Defendant concedes that the jury's verdict implied a determination that he was intoxicated at the time of the accident, but insists that its finding of plaintiff's contributory negligence is supported by Duffy's negligent behavior in going to sleep in the car. This theory first appears in defendant's answer as follows: "That plaintiff was guilty of negligence which was a contributing cause of the accident and plaintiff's injuries, if any, in that at the time of said accident as aforesaid plaintiff, while being a guest passenger in said motor vehicle was asleep in the rear seat of said vehicle, thereby failing to keep a proper and necessary lookout for his own safety." In his answering brief, this defense is expressed by the recital of Duffy's knowledge of one or two drinks first had at Las Vegas, the drive to Pittman following such drinks, then one or two drinks had at Pittman, followed by the drive to Lake Mead Lodge, and the expressed intention of Flynn and Rawlins to go into the lodge and have "a drink."
Respondent concedes that appellant's going to sleep would not of itself constitute contributory negligence "under circumstances that were such that there was no anticipation of danger." He insists, however, "that plaintiff had reason to anticipate danger that defendant might become intoxicated as a result of his indulgences, his own past and immediately anticipated consumption of intoxicants." We are entirely unimpressed by this argument.

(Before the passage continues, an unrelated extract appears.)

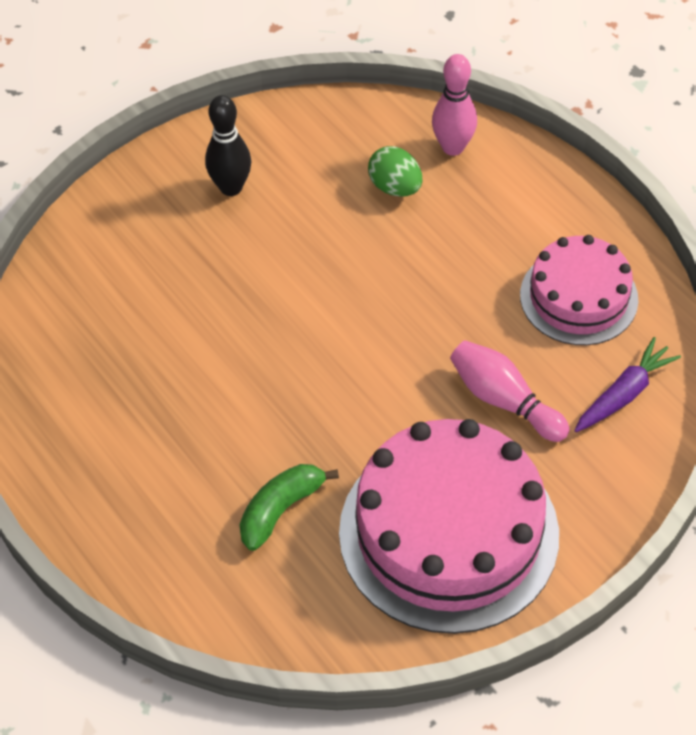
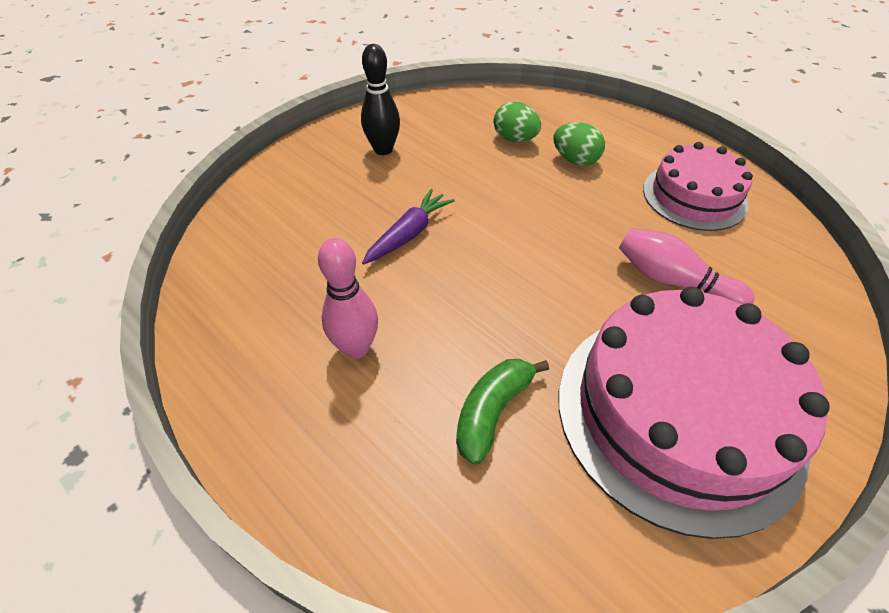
camera: 10 degrees left, 5 degrees down
pink bowling pin [432,54,477,156] -> pink bowling pin moved to [318,238,378,359]
purple carrot [574,337,681,432] -> purple carrot moved to [362,189,455,265]
none -> green egg [553,122,605,166]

The reasonably prudent man, in the absence of telepathic powers not ordinarily possessed by mankind, could hardly be expected to anticipate at the time of his going to sleep that the defendant, a man with whom he had ridden before without his committing any act evoking criticism, who had up to then driven with due care, who was not then intoxicated, having expressed an intention to have a drink, would spend upwards of two hours in drinking, would become thoroughly intoxicated, would then proceed to drive his car in violation of law and, without bothering to awaken plaintiff, would take him along without his consent or ability to protest.
The jury verdict of contributory negligence is, then, wholly without factual support. The trial court was in error in denying motion for new trial.
Reversed and remanded for new trial.
MERRILL, C.J., and EATHER, J., concur.